Untuk yang gak baca bukunya mungkin tak akan tahu dengan hantu jahil Hogwarts bernama Peeves yang suka mengganggu murid-murid Hogwarts. Yang gak baca bukunya gak bakalan tahu bahwa di bukunya, naga milik Hagrid, Norbert tidak diambil begitu saja oleh Kementerian Sihir setelah ketahuan oleh Draco Malfoy, melainkan diserahkan pada Charlie Weasley, kakak Ron Weasley oleh Harry, Ron dan Hermione. Dengan diam-diam tentu saja.

HArusnya Harry bermata hijau

Selain itu yang ganggu banget, di bukunya, mata Harry itu berwarna hijau zambrud. Harusnya ya disesuaikan. Pakai kontak lens atau CGI gitu kalau memang Daniel Radcliffe gak nyaman pakai kontak lens.

Sampai saat ini, saya masih berharap Warner Bros. bisa merilis ulang Harry Potter supaya durasinya bisa lebih lama sekalian, seperti Zack Snyder’s Justice League yang memakan waktu sampai empat jam karena banyak deleted scene Harry Potter yang dengan mudahnya bisa kita tonton di YouTube dan gak tidak dimasukkan pada filmnya. Atau lebih radikal lagi, dibuat ulang dalam bentuk series macam Game of Thrones sekalian. Nantinya satu season akan merangkum satu tahun ajaran di Hogwarts.

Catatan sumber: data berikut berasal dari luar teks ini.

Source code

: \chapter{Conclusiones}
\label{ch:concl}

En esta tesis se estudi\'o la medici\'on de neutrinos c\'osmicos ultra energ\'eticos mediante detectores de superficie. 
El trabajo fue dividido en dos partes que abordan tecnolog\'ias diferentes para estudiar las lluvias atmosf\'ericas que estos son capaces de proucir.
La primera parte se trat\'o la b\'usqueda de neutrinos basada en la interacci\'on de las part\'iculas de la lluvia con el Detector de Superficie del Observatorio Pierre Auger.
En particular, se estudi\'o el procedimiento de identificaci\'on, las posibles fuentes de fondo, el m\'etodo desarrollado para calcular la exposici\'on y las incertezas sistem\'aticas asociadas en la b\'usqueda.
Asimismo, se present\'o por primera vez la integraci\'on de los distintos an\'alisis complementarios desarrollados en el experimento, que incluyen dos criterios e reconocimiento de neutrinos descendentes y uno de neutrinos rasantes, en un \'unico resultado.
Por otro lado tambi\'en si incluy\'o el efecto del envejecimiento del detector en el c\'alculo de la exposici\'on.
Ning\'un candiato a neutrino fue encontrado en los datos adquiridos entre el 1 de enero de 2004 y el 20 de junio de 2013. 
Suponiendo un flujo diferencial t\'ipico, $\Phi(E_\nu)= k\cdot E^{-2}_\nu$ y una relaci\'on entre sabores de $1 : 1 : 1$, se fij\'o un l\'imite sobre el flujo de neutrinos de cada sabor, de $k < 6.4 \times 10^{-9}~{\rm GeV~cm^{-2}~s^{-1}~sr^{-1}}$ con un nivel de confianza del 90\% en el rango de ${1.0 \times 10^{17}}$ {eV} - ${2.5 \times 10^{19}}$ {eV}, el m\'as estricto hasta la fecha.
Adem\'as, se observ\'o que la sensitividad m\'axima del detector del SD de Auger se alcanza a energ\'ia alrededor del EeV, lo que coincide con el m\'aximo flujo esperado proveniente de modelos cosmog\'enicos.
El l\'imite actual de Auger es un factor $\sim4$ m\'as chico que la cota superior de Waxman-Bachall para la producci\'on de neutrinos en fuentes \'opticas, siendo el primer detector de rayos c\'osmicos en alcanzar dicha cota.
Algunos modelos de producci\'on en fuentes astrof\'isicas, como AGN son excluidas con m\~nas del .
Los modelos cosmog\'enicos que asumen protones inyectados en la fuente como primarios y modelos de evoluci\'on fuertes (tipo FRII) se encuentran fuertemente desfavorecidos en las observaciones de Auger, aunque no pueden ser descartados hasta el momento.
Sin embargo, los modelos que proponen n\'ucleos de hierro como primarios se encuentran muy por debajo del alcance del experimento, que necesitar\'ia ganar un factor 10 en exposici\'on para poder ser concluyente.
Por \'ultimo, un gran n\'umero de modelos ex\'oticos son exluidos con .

Meskipun begitu, Harry Potter bisa saya katakan sebagai adaptasi film dari buku paling sukses setelah Trilogy Lord of the Rings karena selain dua judul tersebut, adaptasi film dari buku maupun komik gak ada yang memenuhi ekspektasi sama sekali karena mengadaptasi cerita buku maupun komik itu tidak semudah kelihatannya.